Repeat the text of every entry below word for word, keeping each line as it appears. Leave the pictures out of your answer.

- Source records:
***

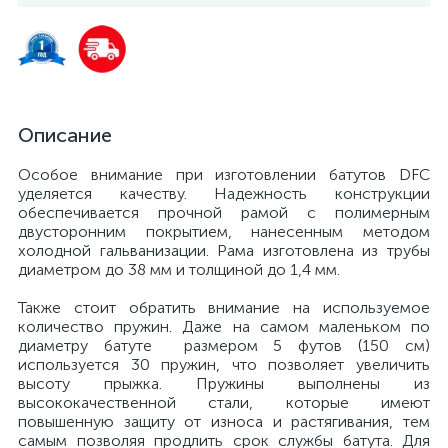
Описание
Особое внимание при изготовлении батутов DFC
уделяется качеству. Надежность конструкции
обеспечивается прочной рамой с полимерным
двусторонним покрытием, нанесенным методом
холодной гальванизации. Рама изготовлена из трубы
диаметром до 38 мм и толщиной до 1,4 мм.
Также стоит обратить внимание на используемое
количество пружин. Даже на самом маленьком по
диаметру батуте размером 5 футов (150 см)
используется 30 пружин, что позволяет увеличить
высоту прыжка. Пружины выполнены из
высококачественной стали, которые имеют
повышенную защиту от износа и растягивания, тем
самым позволяя продлить срок службы батута. Для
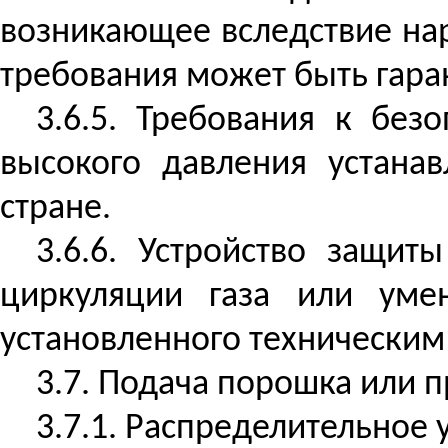
возникающее вследствие на
требования может быть гар
3.6.5. Требования к без
высокого давления устана
стране.
3.6.6. Устройство защит
циркуляции газа или уме
установленного техническим
3.7. Подача порошка или 
3.7.1. Распределительное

***

- PROBLEM SOLUTION:
Описание
Особое внимание при изготовлении батутов DFC
уделяется качеству. Надежность конструкции
обеспечивается прочной рамой с полимерным
двусторонним покрытием, нанесенным методом
холодной гальванизации. Рама изготовлена из трубы
диаметром до 38 мм и толщиной до 1,4 мм.
Также стоит обратить внимание на используемое
количество пружин. Даже на самом маленьком по
диаметру батуте размером 5 футов (150 см)
используется 30 пружин, что позволяет увеличить
высоту прыжка. Пружины выполнены из
высококачественной стали, которые имеют
повышенную защиту от износа и растягивания, тем
самым позволяя продлить срок службы батута. Для
возникающее вследствие на
требования может быть гар
3.6.5. Требования к без
высокого давления устана
стране.
3.6.6. Устройство защит
циркуляции газа или уме
установленного техническим
3.7. Подача порошка или 
3.7.1. Распределительное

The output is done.